LONDON — Britain marks Queen Elizabeth II's 60 years on the throne with four days of street parties, pageantry and concerts, underlining the widespread popularity of the monarchy.
The Diamond Jubilee weekend got under way Saturday when the queen, 86, arrived at the Derby, the highlight of the flat horse-racing season. It will culminate Tuesday with a day of pageantry including a service of thanksgiving at St. Paul's Cathedral in central London, when Britons will enjoy an extra public holiday.
Her televised arrival at Epsom race course, southwest of London, showed the queen, accompanied by her husband, Prince Philip, 90, cheered by many of the estimated 150,000-strong crowd.
Earlier, gun salutes were held in London, Edinburgh, Cardiff and Belfast to mark the anniversary of the coronation in 1953.
Only one British monarch has spent longer than the current queen on the throne: Victoria, who reigned from 1837 to 1901. Her Diamond Jubilee in 1897, captured on grainy black-and-white film, is the only precedent for this weekend's events.
"For 60 years the queen has been a point of light in our national life; brilliant, enduring and resilient," Prime Minister David Cameron wrote in a tribute to the monarch this week for Parliament's The House magazine.
The queen, the 40th monarch in a line that began with William the Conqueror in 1066, took the throne at a time when Britain was recovering from the ravages of World War II, with food rationing still in force, and beginning to grant independence to its colonies.

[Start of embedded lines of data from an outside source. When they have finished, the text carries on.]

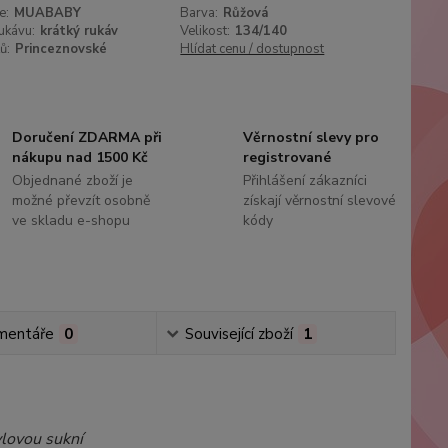
e:
MUABABY
Barva:
Růžová
ukávu:
krátký rukáv
Velikost:
134/140
ů:
Princeznovské
Hlídat cenu / dostupnost
Doručení ZDARMA při
Věrnostní slevy pro
nákupu nad 1500 Kč
registrované
Objednané zboží je
Přihlášení zákazníci
možné převzít osobně
získají věrnostní slevové
ve skladu e-shopu
kódy
mentáře
0
Související zboží
1
ylovou sukní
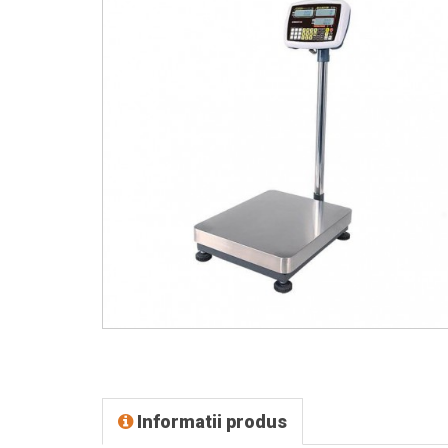
Informatii produs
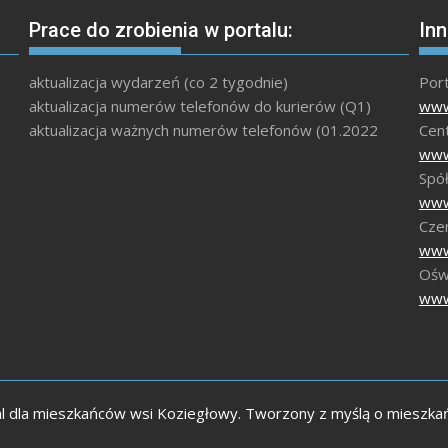
Prace do zrobienia w portalu:
Inn
aktualizacja wydarzeń (co 2 tygodnie)
Por
aktualizacja numerów telefonów do kurierów (Q1)
www
aktualizacja ważnych numerów telefonów (01.2022
Cen
www
Spół
www
Czer
www
Ośw
www
l dla mieszkańców wsi Koziegłowy. Tworzony z myślą o mieszka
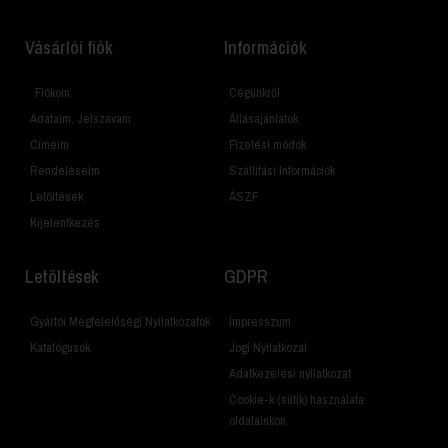
Vásárlói fiók
Információk
Fiókom
Cégünkről
Adataim, Jelszavam
Állásajánlatok
Címeim
Fizetési módok
Rendeléseim
Szállítási Információk
Letöltések
ÁSZF
Kijelentkezés
Letöltések
GDPR
Gyártói Megfelelőségi Nyilatkozatok
Impresszum
Katalógusok
Jogi Nyilatkozat
Adatkezelési nyilatkozat
Cookie-k (sütik) használata
oldalainkon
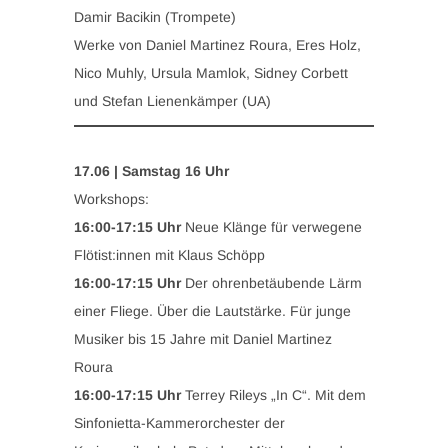
Damir Bacikin (Trompete)
Werke von Daniel Martinez Roura, Eres Holz,
Nico Muhly, Ursula Mamlok, Sidney Corbett
und Stefan Lienenkämper (UA)
17.06 | Samstag 16 Uhr
Workshops:
16:00-17:15 Uhr
Neue Klänge für verwegene
Flötist:innen mit Klaus Schöpp
16:00-17:15 Uhr
Der ohrenbetäubende Lärm
einer Fliege. Über die Lautstärke. Für junge
Musiker bis 15 Jahre mit Daniel Martinez
Roura
16:00-17:15 Uhr
Terrey Rileys „In C“. Mit dem
Sinfonietta-Kammerorchester der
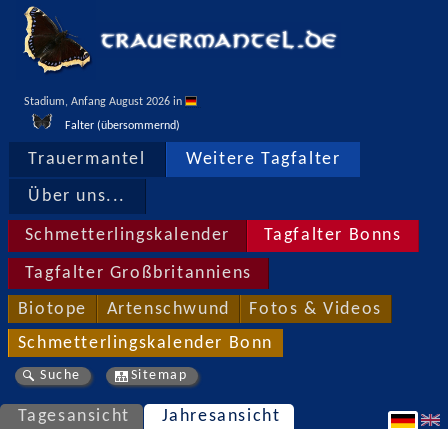
Stadium, Anfang August 2026 in 
Falter (übersommernd)
Trauermantel
Weitere Tagfalter
Über uns...
Schmetterlingskalender
Tagfalter Bonns
Tagfalter Großbritanniens
Biotope
Artenschwund
Fotos & Videos
Schmetterlingskalender Bonn
Suche
Sitemap
Tagesansicht
Jahresansicht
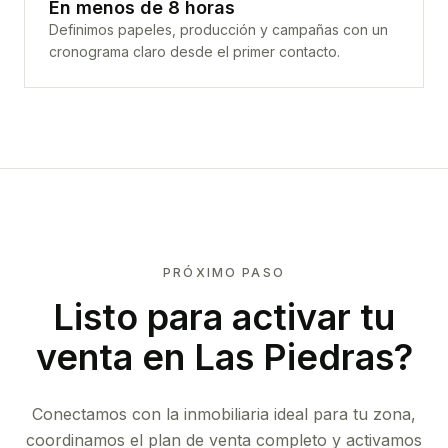
En menos de 8 horas
Definimos papeles, producción y campañas con un
cronograma claro desde el primer contacto.
PRÓXIMO PASO
Listo para activar tu
venta en
Las Piedras
?
Conectamos con la inmobiliaria ideal para tu zona,
coordinamos el plan de venta completo y activamos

Winston Churchill, who had led the country to wartime victory, was again prime minister, the first of 12 who have held weekly audiences with the monarch.
Saturday's big race at Epsom is an appropriate way for the jubilee weekend to start. Owning and breeding racehorses is one of the queen's main interests, though she has never won the Derby.

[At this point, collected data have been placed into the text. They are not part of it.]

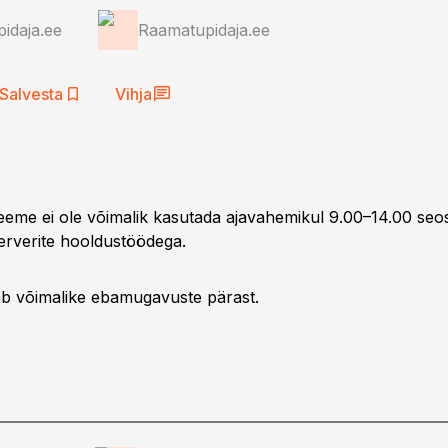
idaja.ee
Raamatupidaja.ee
Salvesta
Vihja
eme ei ole võimalik kasutada ajavahemikul 9.00–14.00 seo
rverite hooldustöödega.
 võimalike ebamugavuste pärast.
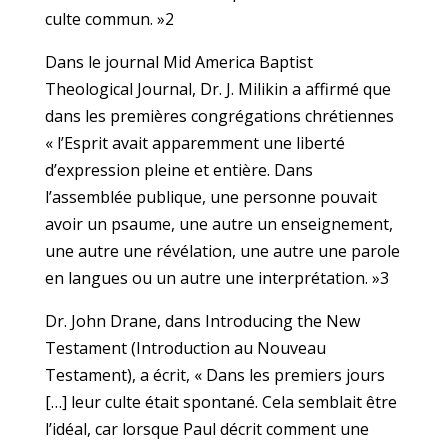
culte commun. »2
Dans le journal Mid America Baptist
Theological Journal, Dr. J. Milikin a affirmé que
dans les premières congrégations chrétiennes
« l’Esprit avait apparemment une liberté
d’expression pleine et entière. Dans
l’assemblée publique, une personne pouvait
avoir un psaume, une autre un enseignement,
une autre une révélation, une autre une parole
en langues ou un autre une interprétation. »3
Dr. John Drane, dans Introducing the New
Testament (Introduction au Nouveau
Testament), a écrit, « Dans les premiers jours
[…] leur culte était spontané. Cela semblait être
l’idéal, car lorsque Paul décrit comment une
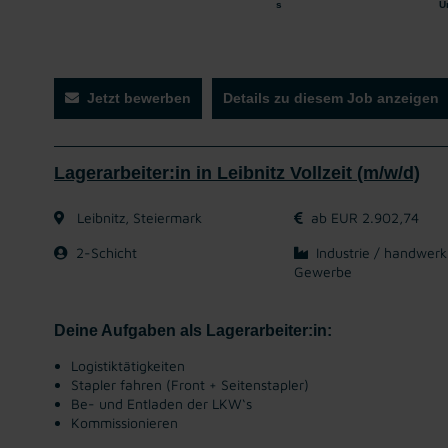
s
U
Jetzt bewerben
Details zu diesem Job anzeigen
Lagerarbeiter:in in Leibnitz Vollzeit (m/w/d)
Leibnitz, Steiermark
ab EUR 2.902,74
2-Schicht
Industrie / handwerk
Gewerbe
Deine Aufgaben als Lagerarbeiter:in:
Logistiktätigkeiten
Stapler fahren (Front + Seitenstapler)
Be- und Entladen der LKW‘s
Kommissionieren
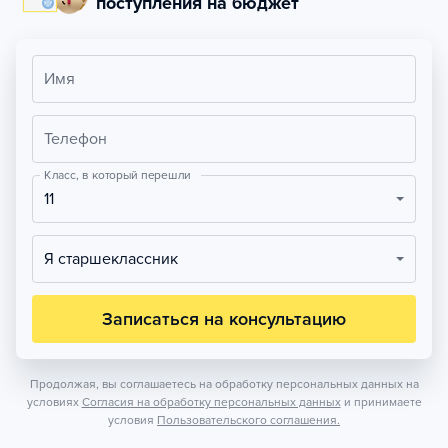
поступления на бюджет
Имя
Телефон
Класс, в который перешли
11
Я старшеклассник
Записаться на консультацию
Продолжая, вы соглашаетесь на обработку персональных данных на
условиях
Согласия на обработку персональных данных
и принимаете
условия
Пользовательского соглашения.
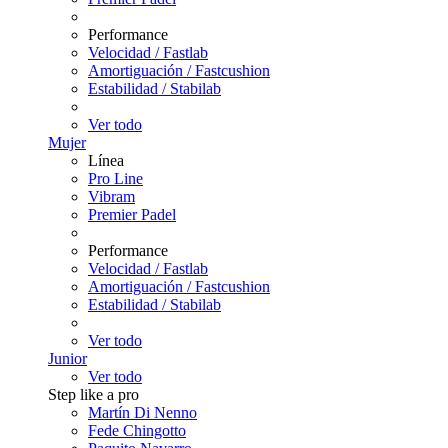
Performance
Velocidad / Fastlab
Amortiguación / Fastcushion
Estabilidad / Stabilab
Ver todo
Mujer
Línea
Pro Line
Vibram
Premier Padel
Performance
Velocidad / Fastlab
Amortiguación / Fastcushion
Estabilidad / Stabilab
Ver todo
Junior
Ver todo
Step like a pro
Martín Di Nenno
Fede Chingotto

Today, the focus switches to the River Thames, where the queen will join a flotilla of more than 1,000 vessels for the Diamond Jubilee Pageant.
Monday evening there will be a concert outside Buckingham Palace, the monarch's central London residence, featuring stars such as Paul McCartney, Elton John and Tom Jones, all of whom have been knighted by the queen.
The final day of the celebrations will see the queen and the extended royal family attending the national service of thanksgiving at St. Paul's in London's financial district on Tuesday.